Xsens MVN Biomech is the Future in 3-D Motion Tracking


The sports world and its athletes are going to be taking training to a whole new level. A new system for tracking body movements and acceleration was released earlier this year.

MVN Biomech, is a human motion, measurement system that captures the full range of movement from the smallest twitches to the most dynamic movements the human body can do.

The MVN motion capture suit from Xsens uses three different types of 3-D or three-dimensional, miniature sensors.

The gyroscopes, accelerometers and magnetometers allow the tracking of up to 17 different body segments. Something really appreciated about the suit is the fact that no cameras or marker types are required; the suit can measure body movement in any lighting condition, no matter where you are.

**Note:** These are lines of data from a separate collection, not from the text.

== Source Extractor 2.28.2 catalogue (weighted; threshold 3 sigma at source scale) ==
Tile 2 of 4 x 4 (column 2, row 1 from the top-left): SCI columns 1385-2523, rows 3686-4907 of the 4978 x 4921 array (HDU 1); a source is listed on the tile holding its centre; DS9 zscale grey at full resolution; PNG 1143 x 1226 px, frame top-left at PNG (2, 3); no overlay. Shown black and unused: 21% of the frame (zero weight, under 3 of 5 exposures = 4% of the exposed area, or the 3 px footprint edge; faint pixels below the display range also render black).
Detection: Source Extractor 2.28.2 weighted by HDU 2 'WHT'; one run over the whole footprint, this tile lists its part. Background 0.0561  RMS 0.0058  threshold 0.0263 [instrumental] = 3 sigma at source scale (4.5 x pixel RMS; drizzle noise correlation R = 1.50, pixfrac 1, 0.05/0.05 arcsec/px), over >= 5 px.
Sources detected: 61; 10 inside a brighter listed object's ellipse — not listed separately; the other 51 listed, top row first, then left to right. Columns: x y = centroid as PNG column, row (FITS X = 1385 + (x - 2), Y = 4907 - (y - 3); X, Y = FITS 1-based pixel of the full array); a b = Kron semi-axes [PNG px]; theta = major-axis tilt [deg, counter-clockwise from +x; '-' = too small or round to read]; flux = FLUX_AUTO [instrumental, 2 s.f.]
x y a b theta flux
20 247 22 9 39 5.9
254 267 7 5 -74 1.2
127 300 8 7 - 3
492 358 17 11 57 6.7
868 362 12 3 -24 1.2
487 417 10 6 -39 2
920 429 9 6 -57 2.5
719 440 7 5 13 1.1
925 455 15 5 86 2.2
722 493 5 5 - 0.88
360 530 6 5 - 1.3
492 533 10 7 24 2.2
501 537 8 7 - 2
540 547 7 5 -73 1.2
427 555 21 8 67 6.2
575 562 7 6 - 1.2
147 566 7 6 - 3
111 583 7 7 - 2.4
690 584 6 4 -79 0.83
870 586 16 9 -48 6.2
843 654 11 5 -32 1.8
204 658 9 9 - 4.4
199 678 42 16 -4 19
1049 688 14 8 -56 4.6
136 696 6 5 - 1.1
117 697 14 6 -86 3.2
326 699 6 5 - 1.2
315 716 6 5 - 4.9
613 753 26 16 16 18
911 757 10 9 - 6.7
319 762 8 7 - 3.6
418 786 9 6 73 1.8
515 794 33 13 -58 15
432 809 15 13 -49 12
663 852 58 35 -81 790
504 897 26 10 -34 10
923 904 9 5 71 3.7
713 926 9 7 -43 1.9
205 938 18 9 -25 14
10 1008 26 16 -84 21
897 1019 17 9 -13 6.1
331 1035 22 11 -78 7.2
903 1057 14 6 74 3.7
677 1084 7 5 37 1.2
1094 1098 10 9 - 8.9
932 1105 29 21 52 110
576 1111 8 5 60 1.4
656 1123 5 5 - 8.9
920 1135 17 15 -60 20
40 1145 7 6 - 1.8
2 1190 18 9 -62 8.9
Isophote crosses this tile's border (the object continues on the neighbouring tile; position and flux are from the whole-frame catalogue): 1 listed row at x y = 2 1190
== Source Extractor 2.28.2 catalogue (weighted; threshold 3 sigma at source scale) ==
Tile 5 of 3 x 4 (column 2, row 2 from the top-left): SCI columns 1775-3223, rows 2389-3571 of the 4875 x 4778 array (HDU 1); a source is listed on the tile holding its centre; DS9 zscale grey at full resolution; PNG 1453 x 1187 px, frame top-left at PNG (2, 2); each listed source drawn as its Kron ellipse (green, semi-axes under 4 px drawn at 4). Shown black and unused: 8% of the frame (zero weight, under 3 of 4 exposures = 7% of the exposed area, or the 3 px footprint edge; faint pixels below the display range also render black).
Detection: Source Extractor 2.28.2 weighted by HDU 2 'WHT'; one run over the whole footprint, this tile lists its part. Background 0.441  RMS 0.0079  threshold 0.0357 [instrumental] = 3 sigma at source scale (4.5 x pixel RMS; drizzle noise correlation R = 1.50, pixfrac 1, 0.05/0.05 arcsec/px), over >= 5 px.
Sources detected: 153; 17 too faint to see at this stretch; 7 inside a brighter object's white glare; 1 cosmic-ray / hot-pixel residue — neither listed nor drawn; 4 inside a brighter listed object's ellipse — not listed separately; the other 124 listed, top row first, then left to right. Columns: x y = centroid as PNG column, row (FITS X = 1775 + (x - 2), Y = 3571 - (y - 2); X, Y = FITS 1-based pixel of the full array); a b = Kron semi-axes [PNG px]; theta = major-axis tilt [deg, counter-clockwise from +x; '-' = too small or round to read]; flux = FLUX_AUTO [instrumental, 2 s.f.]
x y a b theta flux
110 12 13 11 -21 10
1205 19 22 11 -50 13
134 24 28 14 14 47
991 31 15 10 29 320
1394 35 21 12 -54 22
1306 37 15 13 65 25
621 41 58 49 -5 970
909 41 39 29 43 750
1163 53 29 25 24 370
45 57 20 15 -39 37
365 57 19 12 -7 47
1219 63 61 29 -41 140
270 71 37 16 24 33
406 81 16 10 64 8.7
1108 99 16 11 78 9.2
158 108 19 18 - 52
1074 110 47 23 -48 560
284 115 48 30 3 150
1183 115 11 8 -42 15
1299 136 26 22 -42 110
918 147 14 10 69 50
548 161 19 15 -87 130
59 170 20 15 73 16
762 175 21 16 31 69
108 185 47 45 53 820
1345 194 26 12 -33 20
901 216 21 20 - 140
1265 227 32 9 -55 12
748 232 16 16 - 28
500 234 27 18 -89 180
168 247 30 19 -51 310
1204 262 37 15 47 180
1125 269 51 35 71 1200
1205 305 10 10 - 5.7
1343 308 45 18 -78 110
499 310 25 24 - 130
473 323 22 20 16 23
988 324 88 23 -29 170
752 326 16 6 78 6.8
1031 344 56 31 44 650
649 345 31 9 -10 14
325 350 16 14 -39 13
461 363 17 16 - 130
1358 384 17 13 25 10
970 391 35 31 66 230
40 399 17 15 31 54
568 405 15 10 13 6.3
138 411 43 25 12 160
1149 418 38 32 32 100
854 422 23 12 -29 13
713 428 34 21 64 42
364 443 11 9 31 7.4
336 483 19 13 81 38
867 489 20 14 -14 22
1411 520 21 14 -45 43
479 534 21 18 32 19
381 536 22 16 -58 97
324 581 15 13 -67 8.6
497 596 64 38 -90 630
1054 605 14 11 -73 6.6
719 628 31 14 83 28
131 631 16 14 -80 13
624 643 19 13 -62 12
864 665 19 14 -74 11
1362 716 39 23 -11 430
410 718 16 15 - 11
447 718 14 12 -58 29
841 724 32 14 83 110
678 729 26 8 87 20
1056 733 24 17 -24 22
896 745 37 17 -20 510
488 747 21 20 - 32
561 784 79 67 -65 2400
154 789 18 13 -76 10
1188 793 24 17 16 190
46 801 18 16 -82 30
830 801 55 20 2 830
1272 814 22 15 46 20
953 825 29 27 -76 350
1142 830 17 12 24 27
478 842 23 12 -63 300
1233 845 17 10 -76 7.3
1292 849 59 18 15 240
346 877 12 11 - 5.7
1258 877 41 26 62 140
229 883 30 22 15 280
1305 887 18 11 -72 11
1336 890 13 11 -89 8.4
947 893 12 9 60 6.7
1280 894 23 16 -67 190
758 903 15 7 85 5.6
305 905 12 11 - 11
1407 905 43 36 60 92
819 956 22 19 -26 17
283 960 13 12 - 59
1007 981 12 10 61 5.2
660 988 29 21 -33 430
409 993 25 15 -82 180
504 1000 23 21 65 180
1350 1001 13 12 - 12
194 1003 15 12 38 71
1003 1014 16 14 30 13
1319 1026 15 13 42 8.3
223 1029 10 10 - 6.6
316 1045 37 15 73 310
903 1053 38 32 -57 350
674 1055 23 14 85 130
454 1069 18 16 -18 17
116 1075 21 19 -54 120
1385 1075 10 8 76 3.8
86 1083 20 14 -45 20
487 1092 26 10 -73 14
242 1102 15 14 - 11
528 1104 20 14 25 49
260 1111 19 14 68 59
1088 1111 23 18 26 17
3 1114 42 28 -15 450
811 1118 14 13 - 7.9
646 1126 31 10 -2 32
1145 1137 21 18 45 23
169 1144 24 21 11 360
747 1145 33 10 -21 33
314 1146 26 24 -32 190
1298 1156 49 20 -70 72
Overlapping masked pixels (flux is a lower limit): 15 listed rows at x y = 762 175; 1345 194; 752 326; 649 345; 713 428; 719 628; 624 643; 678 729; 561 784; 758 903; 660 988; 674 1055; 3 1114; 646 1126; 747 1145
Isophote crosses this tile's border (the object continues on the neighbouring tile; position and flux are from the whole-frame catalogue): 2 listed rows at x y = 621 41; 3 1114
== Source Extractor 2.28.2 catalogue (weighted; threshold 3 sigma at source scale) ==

Increased knowledge of how the human body acts and reacts can provide many benefits. From monitoring and improving a quarterbacks throwing technique to helping golfers use the correct form when swinging a club, virtually any sport can use body movement tracking and measuring to improve training techniques.

Studies have been done using the Xsens, MVN Biomech suit on the spin and glide techniques of the shot put throw. The complicated physical movements of the spin throw are a perfect example of the effectiveness of this type of movement analysis.

By being able to measure the movement of the athlete’s whole body and see that on a 3-D model, both trainers and athletes can more easily determine areas that need to be improved. Things like posture of the back and neck or how the knees are bent when releasing.

By learning more about how the human body interacts with itself, better methods of accomplishing the same goals can be realized. Injuries caused from moving incorrectly or from physical breakdown over time can be lessened or virtually eliminated. This kind of knowledge alone could save huge bundles of money, not only in the sports world, but in the everyday work world as well.

Imagine this knowledge used for modern day professional football. The sudden, fast moves of the players combined with the hard hits of the tacklers, must show a wealth of knowledge, using such a system.

Players could learn better ways to set their body or erupt into fast movements, like when the ball is snapped. A runner could learn how to either avoid a tackle or take the hit in the least physically damaging way possible, thus stopping injuries before they happen.

Field goal kickers can learn how to better align their legs and feet to kick the football for maximum distance and accuracy and help to win more games.

The uses this suit can be put to are almost endless. From Biomechanics, sports and rehabilitation or human-robot interaction, the study of how the human body moves is near priceless.

Learning new ways to accomplish old tasks that are quicker, easier and less prone to injury, would be welcome in any endeavor.

Who knows what we will learn to do when using a suit like the MVN Biomech from Xsens.